Friday, July 25, 2014

Media Production Experience: Fictional Narrative Production



Cramming an "introduction" to shooting a scripted narrative into even one term would feel crazy to me.  Trying to cover it in just a couple of weeks, while necessary, has felt largely inadequate.  There's just such a lot of elements that have to come together with reasonable proficiency in order for a finished product to begin to look even moderately polished. We briefly covered a few of these: scripting, shot-lists and shooting scripts, 3/4 point lighting, continuity, 180 degree rule, and dialogue editing.  I felt that an overview of on-set and pre-production roles would have been beneficial, as well as possibly a more thorough introduction to on-set-protocols.

We've all had a difficult time trying to assess the best ways to choose the best concepts to teach in a youth classroom setting in order to provide the best value to students.  The narrative unit could easily fill an entire course, though it's highly unlikely that a non-CTE teacher would have access to cameras, lighting, editing, and sound equipment needed to really illustrate these processes to a class. (Especially a large class, where hands-on-experiences with equipment and software become more problematic).



Allowing for these limitations, I've found that most of the lesson-plan material I come up with is not best suited for a public secondary-school setting.  I'm not familiar with those environments and I am a poor judge of what would work well in them.  However, a lot of what I am able to devise would probably work well in a private or charter-school setting with a smaller class size and access to resources, or in a home-school/co-op environment.  It would also be well-suited to extra-curricular environments where the rubric becomes less of a focus and it is easier to assume that students are motivated to engage with the material.  Any of these conditions would allow for a more favorable teacher to student ratio, as well as better likelihood of being able to access the equipment and software needed to do this kind of material justice.
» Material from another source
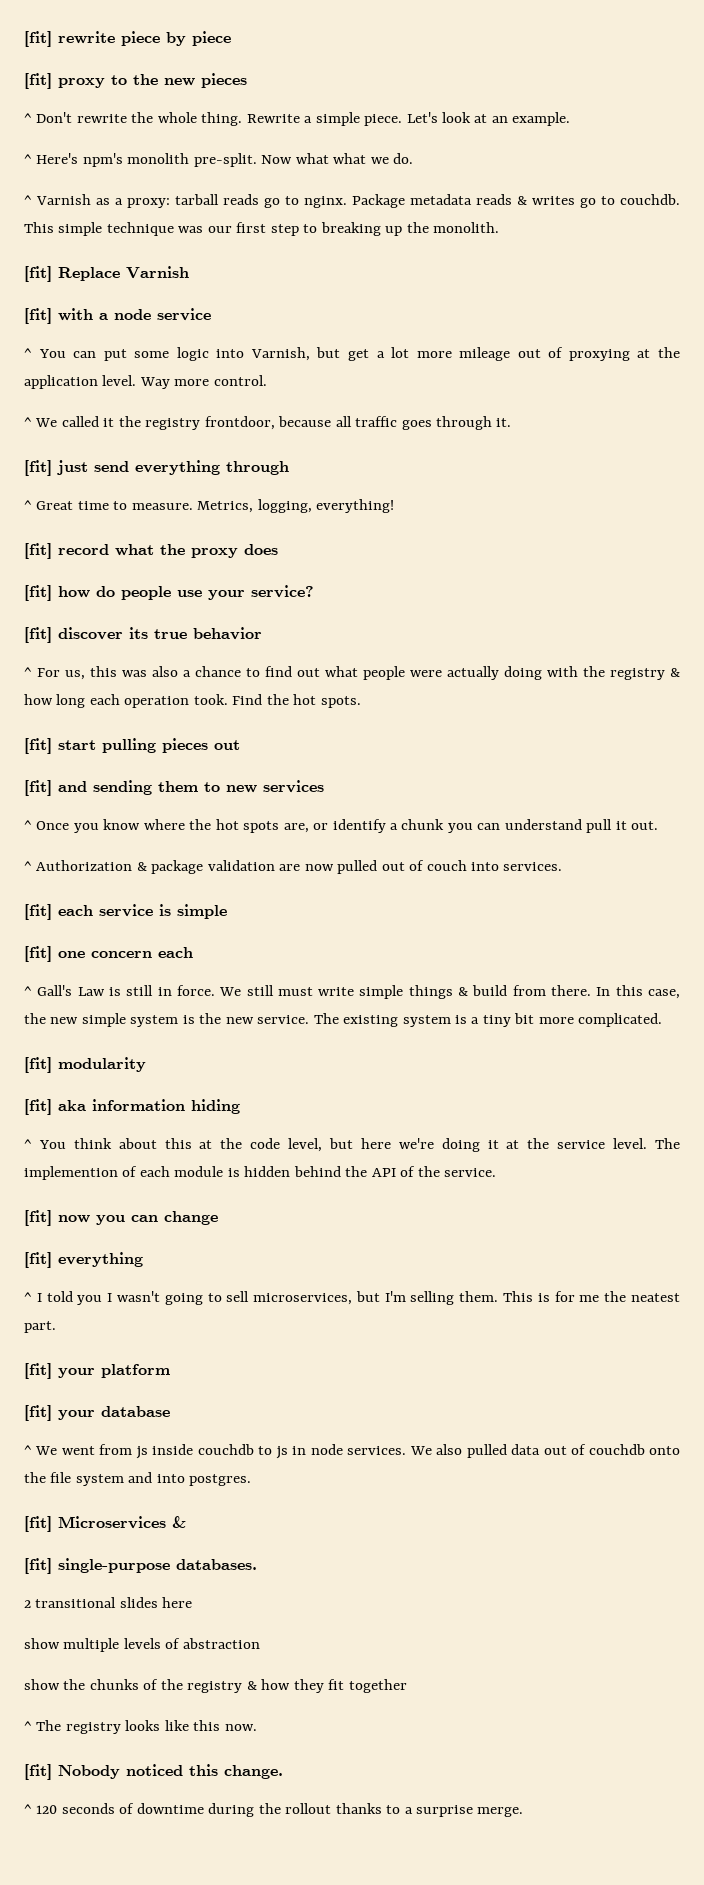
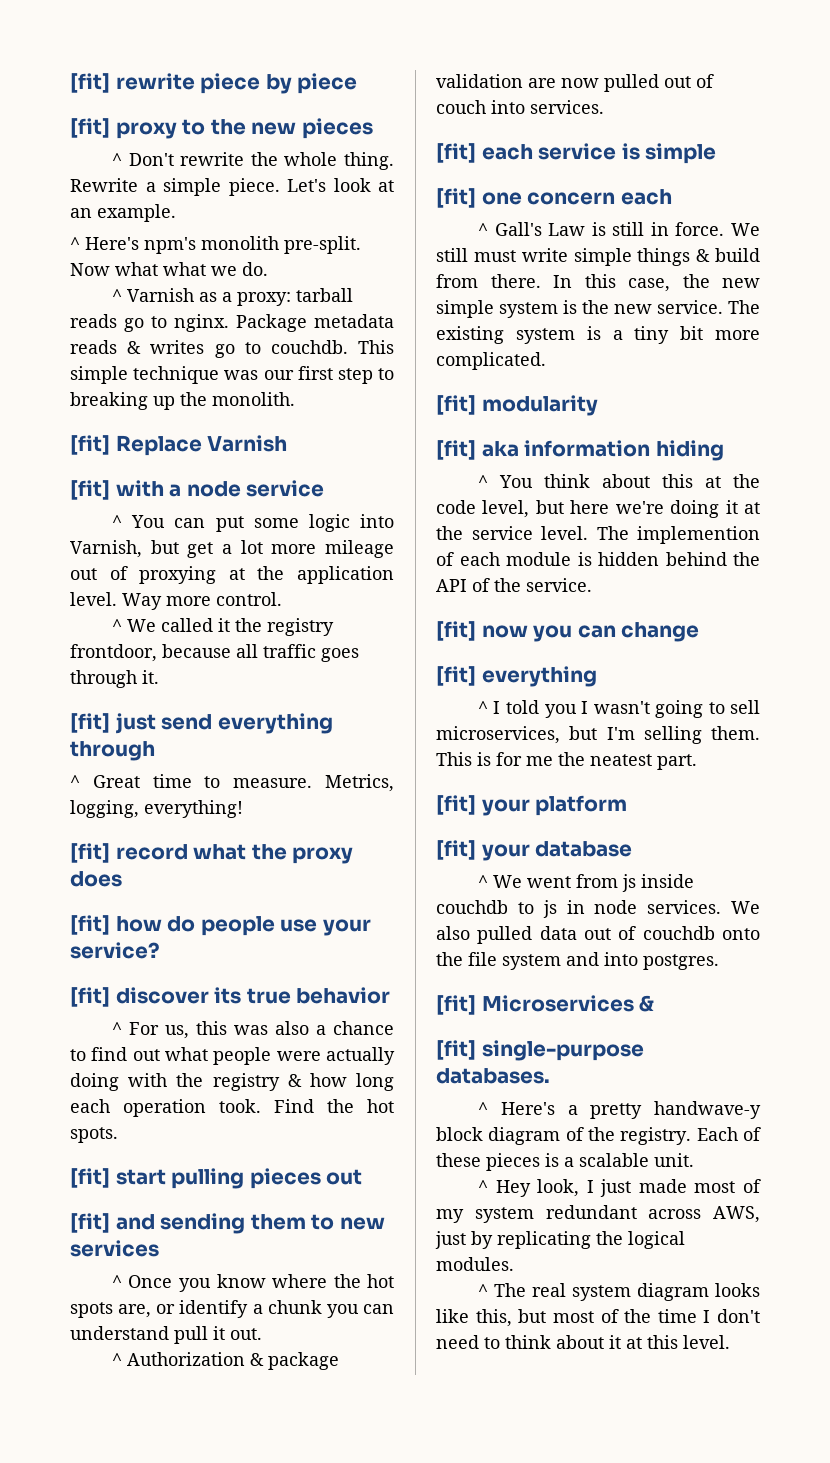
[24,1597,193,1608] [24,1638,260,1652] [24,1679,407,1693] [24,1720,257,1734] [24,1764,283,1780] [24,1803,524,1817] 2 transitional slides here // show multiple levels of abstraction // show the chunks of the registry & how they fit together // ^ The registry looks like this now. // [fit] Nobody noticed this change. // ^ 120 seconds of downtime during the rollout thanks to a surprise merge. -> [477,1101,761,1119] [436,1127,761,1145] [436,1153,694,1171] [477,1179,761,1197] [436,1205,760,1223] [435,1231,685,1249] [436,1257,514,1271] [477,1283,760,1301] [436,1309,760,1327] [436,1335,730,1349] ^ Here's a pretty handwave-y block diagram of the registry. Each of these pieces is a scalable unit. // ^ Hey look, I just made most of my system redundant across AWS, just by replicating the logical modules. // ^ The real system diagram looks like this, but most of the time I don't need to think about it at this level.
While I've tried to foster media-creation in my home, I'm finding that the processes involved in narrative production are too complex and require too much simultaneous enactment for me to teach with any brevity to the ages of children I have ready access to (1-8 years).  I'm not yet confident judging at what point a child would be ready to recognize all of the elements of narrative production in action at the same time.  But the impossibility of illustrating shooting for continuity without also going through the editing process is a good illustration of how complex it becomes to try to teach a single concept.  Continuity shooting requires involvement in pre-production, shooting, and post-production in order to be quite clear.  Trying to illustrate this in a hands-on-way requires some forecasting skills from a student that even many high-schoolers may find evasive.

1 comment:

  1. That's a good point about understanding the hierarchy on a film set. We should probably spend some time touching on that on Thursday.